● **WORK INSTRUCTION**
Pull out every line below that contains the word "hear", and copy each one. Case matters when matching.

● **PROVIDED INFORMATION**
*** Block opens ***
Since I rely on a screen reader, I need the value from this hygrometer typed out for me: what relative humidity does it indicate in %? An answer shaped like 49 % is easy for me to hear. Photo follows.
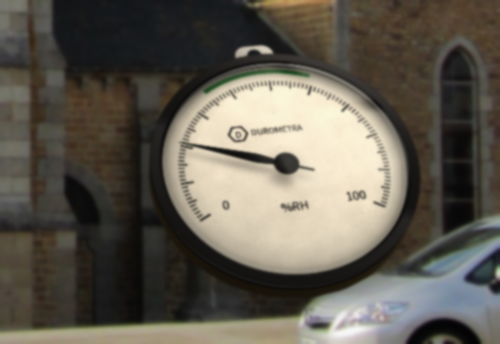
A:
*** Block closes ***
*** Block opens ***
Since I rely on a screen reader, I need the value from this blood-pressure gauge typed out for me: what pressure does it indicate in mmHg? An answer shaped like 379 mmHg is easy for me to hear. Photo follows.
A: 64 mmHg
*** Block closes ***
*** Block opens ***
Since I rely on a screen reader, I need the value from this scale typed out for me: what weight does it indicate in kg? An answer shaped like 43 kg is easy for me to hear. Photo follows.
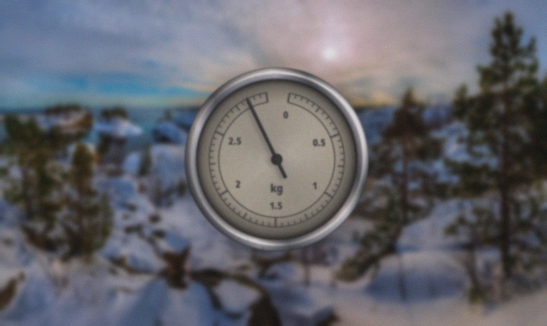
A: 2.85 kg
*** Block closes ***
● **REPLY**
Since I rely on a screen reader, I need the value from this hygrometer typed out for me: what relative humidity does it indicate in %? An answer shaped like 49 % is easy for me to hear. Photo follows.
Since I rely on a screen reader, I need the value from this blood-pressure gauge typed out for me: what pressure does it indicate in mmHg? An answer shaped like 379 mmHg is easy for me to hear. Photo follows.
Since I rely on a screen reader, I need the value from this scale typed out for me: what weight does it indicate in kg? An answer shaped like 43 kg is easy for me to hear. Photo follows.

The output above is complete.